Elon Musk’s takeover of Twitter has had an immediate and polarizing impact on the social media giant but it also threatens to create serious problems for the billionaire entrepreneur’s other big venture, Tesla.
Within days of the change in ownership, Twitter found itself awash in controversy, with Musk responding to a surge in hate tweets by declaring it “cannot become a free-for-all hellscape,” and signaling he may pull back on his pledge to eliminate all censorship.
Even as a number of longtime users quit the service, Twitter has seen a pullback by some key advertisers, including automakers General Motors and Ford. The question some automotive analysts are asking is if the controversy could spill over to Tesla. Some current owners and potential buyers say they now will consider alternatives when they shop for EVs.
“That’s a significant risk,” said Sam Abuelsamid, principal auto analyst with Guidehouse Insights.
A cult of personality
“A lot of Tesla’s popularity is based on the cult of personality of Elon,” Abuelsamid added. “If people begin seeing him as a bad actor that could turn buyers away.”
The irony, several observers told TheDetroitBureau.com, is that the people who have been most positive about Musk’s takeover of Twitter include many who strongly oppose EVs and EV mandates, such as Congresswoman Marjorie Taylor Green.
The on-again/off-again takeover of Twitter was completed last week at a cost of $44 billion. Even though he’s been declared the richest man in the world by Forbes, the purchase required extensive financing. And that poses risks for both Musk and the social media service. Twitter itself has substantial debt to service and, according to various reports, the new owner faces about $1 billion in debt service.
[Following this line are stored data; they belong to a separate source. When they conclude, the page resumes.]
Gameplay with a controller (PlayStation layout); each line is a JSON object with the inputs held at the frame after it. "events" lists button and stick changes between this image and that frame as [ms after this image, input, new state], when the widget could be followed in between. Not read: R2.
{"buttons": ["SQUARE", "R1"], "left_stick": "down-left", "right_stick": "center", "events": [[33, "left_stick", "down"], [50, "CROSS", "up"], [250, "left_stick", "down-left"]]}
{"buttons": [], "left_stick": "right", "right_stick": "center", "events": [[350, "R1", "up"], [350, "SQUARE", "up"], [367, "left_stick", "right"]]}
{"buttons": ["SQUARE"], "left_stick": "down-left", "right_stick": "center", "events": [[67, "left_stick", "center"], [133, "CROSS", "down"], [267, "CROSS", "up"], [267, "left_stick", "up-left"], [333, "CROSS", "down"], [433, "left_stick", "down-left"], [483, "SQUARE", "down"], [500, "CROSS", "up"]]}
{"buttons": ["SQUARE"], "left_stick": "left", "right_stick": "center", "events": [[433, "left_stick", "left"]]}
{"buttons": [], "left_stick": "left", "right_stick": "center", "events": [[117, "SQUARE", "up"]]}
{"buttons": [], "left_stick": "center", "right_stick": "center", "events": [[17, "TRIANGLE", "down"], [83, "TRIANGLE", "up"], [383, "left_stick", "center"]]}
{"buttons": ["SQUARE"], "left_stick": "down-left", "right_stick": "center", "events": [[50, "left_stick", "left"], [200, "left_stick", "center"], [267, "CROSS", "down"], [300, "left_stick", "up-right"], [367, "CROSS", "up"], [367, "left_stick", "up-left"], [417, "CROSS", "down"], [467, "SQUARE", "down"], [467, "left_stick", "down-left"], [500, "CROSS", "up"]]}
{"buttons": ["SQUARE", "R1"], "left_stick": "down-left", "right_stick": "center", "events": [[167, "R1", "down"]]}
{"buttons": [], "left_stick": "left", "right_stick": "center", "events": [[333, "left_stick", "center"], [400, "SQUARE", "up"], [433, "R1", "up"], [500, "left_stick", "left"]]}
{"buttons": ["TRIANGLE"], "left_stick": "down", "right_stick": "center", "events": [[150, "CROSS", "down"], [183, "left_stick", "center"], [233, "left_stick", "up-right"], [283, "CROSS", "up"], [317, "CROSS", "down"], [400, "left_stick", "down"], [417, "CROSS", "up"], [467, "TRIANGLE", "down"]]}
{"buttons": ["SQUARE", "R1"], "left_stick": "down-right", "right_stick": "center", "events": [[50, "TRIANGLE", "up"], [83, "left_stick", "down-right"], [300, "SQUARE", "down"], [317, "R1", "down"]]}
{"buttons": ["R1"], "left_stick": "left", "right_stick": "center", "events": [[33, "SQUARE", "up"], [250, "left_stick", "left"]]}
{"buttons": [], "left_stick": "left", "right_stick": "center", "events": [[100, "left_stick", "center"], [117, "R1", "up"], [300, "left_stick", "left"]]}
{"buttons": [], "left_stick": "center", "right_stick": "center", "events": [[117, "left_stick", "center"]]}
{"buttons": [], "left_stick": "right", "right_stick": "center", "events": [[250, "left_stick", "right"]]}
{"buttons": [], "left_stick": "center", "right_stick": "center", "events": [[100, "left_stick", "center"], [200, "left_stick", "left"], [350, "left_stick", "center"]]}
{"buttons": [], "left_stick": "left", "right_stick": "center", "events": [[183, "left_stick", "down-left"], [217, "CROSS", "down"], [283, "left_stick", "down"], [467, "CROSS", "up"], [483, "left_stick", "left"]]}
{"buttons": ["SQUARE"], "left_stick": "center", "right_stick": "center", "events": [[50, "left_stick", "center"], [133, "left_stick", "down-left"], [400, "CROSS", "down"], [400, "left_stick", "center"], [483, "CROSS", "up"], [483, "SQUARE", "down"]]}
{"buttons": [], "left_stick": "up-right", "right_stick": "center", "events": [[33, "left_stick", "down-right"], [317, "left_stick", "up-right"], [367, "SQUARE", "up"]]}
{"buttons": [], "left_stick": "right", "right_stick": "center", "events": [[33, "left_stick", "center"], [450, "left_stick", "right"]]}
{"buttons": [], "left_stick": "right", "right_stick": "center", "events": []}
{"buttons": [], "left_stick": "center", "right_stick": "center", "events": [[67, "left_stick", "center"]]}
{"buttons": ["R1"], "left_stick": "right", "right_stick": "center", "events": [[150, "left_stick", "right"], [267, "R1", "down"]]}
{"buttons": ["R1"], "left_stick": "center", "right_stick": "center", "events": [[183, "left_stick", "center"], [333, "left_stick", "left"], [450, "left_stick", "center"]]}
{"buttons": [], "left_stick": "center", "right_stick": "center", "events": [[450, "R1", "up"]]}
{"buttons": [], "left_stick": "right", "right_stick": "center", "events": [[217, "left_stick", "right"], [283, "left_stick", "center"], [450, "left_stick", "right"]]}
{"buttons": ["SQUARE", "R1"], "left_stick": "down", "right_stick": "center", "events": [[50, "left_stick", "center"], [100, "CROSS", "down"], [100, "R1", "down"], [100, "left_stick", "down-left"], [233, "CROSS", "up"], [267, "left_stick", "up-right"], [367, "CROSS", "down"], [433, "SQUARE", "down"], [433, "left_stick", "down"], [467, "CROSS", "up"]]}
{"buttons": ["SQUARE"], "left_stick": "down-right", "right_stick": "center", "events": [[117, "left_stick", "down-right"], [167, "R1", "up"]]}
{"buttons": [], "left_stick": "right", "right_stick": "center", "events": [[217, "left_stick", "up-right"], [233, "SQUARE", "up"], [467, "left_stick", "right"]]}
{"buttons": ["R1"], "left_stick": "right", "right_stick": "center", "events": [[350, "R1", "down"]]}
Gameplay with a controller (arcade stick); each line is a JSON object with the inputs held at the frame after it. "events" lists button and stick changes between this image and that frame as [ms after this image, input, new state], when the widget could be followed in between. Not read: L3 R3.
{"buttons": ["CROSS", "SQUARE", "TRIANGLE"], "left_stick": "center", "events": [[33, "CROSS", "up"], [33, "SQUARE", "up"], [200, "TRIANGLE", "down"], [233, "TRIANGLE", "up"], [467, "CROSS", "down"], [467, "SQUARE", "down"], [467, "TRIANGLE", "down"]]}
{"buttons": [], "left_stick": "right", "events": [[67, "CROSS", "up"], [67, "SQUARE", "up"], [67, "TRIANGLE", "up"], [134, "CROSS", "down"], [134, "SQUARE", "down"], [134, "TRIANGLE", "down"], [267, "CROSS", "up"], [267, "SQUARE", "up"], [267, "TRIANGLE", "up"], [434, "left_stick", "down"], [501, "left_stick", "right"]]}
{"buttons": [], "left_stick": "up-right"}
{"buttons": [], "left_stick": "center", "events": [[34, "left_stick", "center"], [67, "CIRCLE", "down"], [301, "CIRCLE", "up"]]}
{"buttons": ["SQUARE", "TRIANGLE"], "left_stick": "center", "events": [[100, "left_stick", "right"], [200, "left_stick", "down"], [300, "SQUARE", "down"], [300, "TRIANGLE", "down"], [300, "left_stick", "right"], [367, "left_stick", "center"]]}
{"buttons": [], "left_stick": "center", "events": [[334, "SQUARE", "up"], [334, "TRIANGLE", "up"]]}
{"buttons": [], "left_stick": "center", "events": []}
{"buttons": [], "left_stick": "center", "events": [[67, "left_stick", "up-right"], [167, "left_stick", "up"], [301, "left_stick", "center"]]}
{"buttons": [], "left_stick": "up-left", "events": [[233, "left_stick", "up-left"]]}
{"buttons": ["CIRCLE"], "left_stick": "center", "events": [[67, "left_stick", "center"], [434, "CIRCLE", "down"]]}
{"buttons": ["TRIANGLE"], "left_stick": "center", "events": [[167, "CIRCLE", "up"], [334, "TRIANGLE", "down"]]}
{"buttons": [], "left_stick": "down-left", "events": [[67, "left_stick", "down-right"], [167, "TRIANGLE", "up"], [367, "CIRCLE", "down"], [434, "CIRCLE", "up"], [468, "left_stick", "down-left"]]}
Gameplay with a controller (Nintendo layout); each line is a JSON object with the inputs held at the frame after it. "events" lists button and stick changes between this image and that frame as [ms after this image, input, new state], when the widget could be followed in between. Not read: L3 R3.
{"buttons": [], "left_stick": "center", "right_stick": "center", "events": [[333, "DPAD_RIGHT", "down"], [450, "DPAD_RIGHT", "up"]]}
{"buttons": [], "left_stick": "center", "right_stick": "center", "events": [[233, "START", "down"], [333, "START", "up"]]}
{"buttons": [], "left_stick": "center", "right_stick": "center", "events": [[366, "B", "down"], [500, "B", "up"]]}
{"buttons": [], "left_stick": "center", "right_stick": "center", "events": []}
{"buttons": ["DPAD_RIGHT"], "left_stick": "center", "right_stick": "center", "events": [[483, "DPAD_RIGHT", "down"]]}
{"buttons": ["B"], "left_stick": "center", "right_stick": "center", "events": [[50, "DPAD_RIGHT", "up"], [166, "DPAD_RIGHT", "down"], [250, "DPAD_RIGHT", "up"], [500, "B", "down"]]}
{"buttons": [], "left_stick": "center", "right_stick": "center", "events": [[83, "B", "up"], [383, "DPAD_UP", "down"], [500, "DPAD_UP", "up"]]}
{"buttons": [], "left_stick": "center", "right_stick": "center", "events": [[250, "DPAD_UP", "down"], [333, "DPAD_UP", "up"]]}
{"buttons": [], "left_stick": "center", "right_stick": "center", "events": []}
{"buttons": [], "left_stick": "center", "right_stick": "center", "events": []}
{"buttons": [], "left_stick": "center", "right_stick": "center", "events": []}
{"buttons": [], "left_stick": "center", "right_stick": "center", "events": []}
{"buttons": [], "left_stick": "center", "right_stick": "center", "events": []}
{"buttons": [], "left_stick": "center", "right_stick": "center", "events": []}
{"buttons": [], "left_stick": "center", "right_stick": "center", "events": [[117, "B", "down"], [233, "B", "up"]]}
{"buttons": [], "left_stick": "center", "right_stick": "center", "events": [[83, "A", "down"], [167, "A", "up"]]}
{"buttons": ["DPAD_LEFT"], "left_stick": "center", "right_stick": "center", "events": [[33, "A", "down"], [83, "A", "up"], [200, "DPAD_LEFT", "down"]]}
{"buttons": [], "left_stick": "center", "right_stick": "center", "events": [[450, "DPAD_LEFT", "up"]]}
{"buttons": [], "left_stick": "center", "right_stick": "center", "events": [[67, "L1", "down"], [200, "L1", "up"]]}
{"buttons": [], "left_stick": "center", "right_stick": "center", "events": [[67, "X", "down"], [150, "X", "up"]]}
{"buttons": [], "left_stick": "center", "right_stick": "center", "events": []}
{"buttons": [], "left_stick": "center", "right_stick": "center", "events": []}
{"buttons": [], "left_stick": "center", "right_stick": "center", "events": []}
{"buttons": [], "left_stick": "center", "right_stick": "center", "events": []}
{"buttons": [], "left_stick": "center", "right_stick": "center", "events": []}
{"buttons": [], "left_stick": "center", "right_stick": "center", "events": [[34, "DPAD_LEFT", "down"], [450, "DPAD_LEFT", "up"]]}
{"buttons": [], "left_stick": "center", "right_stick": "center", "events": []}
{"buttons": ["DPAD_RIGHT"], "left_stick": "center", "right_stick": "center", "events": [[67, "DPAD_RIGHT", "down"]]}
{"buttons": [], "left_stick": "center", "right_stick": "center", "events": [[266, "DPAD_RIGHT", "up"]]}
GM puts Twitter on hold as other advertisers grow wary
Skeptics have questioned the economics of the deal, and that’s become even more of a concern as some key advertisers have begun rethinking their commitment to Twitter. Late last Friday GM issued a statement noting it is “engaging with Twitter to understand the direction of the platform under their new ownership. As is normal course of business with a significant change in a media platform, we have temporarily paused our paid advertising.”
Ford also indicated it is taking a wait-and-see approach to the new direction being taken by Twitter — though it had only been a marginal player among those using the service for advertising or promotional purposes.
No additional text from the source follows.